YOUR INSTRUCTIONS: Output the entries as they appear, skipping images.

Saved entries:

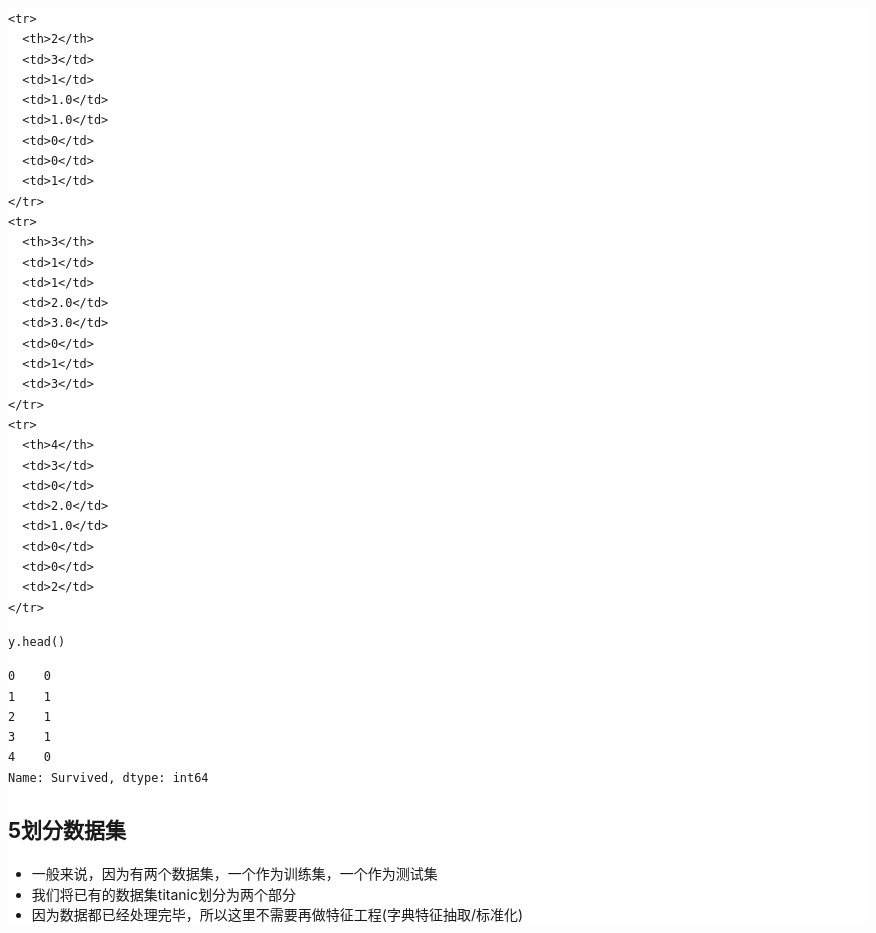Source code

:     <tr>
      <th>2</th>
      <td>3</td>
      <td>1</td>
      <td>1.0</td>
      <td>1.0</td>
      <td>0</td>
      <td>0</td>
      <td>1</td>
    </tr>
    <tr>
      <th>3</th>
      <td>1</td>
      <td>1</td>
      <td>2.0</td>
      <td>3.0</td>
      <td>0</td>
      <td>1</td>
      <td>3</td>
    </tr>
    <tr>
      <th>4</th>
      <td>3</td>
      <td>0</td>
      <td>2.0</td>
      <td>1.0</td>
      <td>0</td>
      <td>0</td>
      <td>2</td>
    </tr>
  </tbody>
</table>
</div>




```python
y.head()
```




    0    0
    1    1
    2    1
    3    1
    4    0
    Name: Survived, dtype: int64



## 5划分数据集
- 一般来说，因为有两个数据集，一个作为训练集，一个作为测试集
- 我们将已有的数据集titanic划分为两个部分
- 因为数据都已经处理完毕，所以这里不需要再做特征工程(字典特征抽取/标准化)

WORKED SOLUTION:
Source code

:     <tr>
      <th>2</th>
      <td>3</td>
      <td>1</td>
      <td>1.0</td>
      <td>1.0</td>
      <td>0</td>
      <td>0</td>
      <td>1</td>
    </tr>
    <tr>
      <th>3</th>
      <td>1</td>
      <td>1</td>
      <td>2.0</td>
      <td>3.0</td>
      <td>0</td>
      <td>1</td>
      <td>3</td>
    </tr>
    <tr>
      <th>4</th>
      <td>3</td>
      <td>0</td>
      <td>2.0</td>
      <td>1.0</td>
      <td>0</td>
      <td>0</td>
      <td>2</td>
    </tr>
  </tbody>
</table>
</div>




```python
y.head()
```




    0    0
    1    1
    2    1
    3    1
    4    0
    Name: Survived, dtype: int64



## 5划分数据集
- 一般来说，因为有两个数据集，一个作为训练集，一个作为测试集
- 我们将已有的数据集titanic划分为两个部分
- 因为数据都已经处理完毕，所以这里不需要再做特征工程(字典特征抽取/标准化)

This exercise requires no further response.